Using a large number of surgically resected primary SCLC tumors, we assessed the mRNA and protein levels of the four subtype markers (ASCL1, NEUROD1, POU2F3 and YAP1) in two independent cohorts, respectively. Next, molecular subtypes defined by the four subtype markers was conducted to identify the association with clinicopathologic characteristics, survival outcomes, the expression of classic neuroendocrine markers, and molecules related to tumor immune microenvironment.

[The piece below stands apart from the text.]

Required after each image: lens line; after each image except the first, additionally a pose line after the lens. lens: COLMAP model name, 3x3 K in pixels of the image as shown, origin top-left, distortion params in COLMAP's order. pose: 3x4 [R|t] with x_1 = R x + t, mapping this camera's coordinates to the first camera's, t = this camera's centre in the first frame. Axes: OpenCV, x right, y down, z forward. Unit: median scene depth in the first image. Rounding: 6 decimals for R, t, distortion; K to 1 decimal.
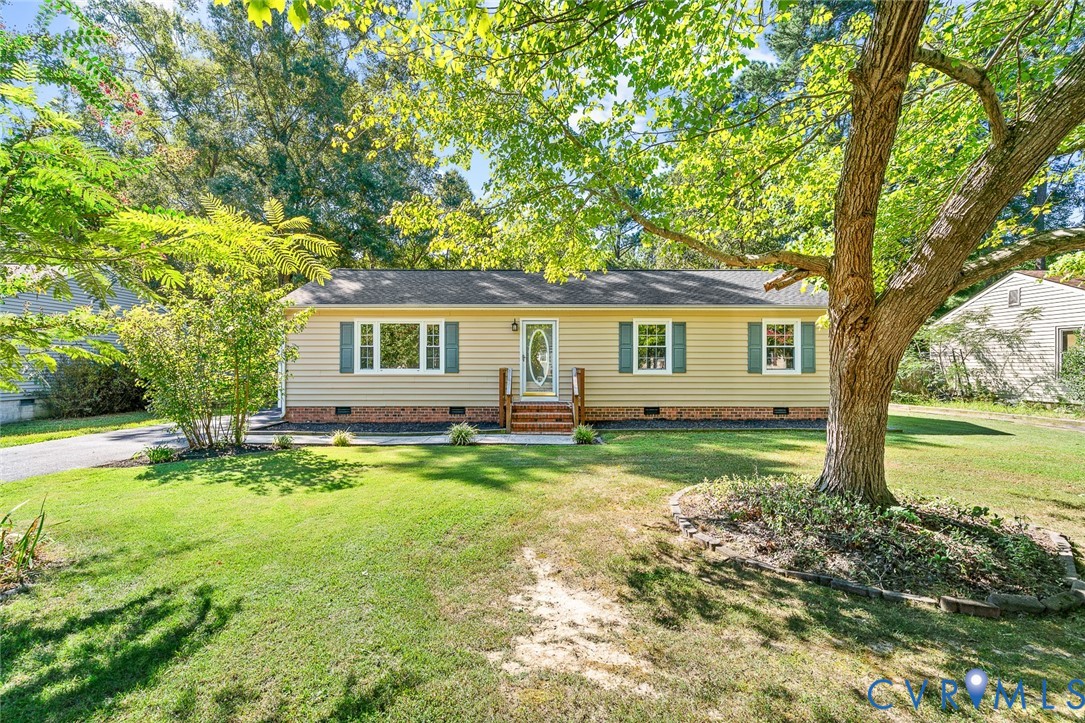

Samples were categorized into four subtypes based on the relative expression levels of the four subtype markers, yielding to ASCL1, NEUROD1, POU2F3 and YAP1 subtypes, respectively. The combined neuroendocrine differentiation features were more prevalent in either ASCL1 or NEUROD1 subtypes. Kaplan-Meier analyses found that patients with tumors of the YAP1 subtype and ASCL1 subtype obtained the best and worst prognosis on both mRNA and IHC levels, respectively. Based on multivariate Cox proportional-hazards regression model, molecular subtype classification determined by IHC was identified as an independent indicator for survival outcomes in primary SCLC tumors. Correlation analyses indicated that the four subtype markers in SCLC cancer cells were interacted with its tumor immune microenvironment. Specifically, tumors positive for YAP1 was associated with fewer CTLA4+ T cell infiltration, while more immune-inhibitory receptors (FoxP3,PD1, and CTLA4) and fewer immune-promoting receptor (CD8) were found in tumors positive for ASCL1.
We validated the new molecular subtype classification and clinical relevance on both mRNA and protein levels from primary SCLC tumors. The molecular subtypes determined by IHC could be a pre-selected effective biomarker significantly influenced on prognosis in patients with SCLC, which warrants further studies to provide better preventative and therapeutic options for distinct molecular subtypes.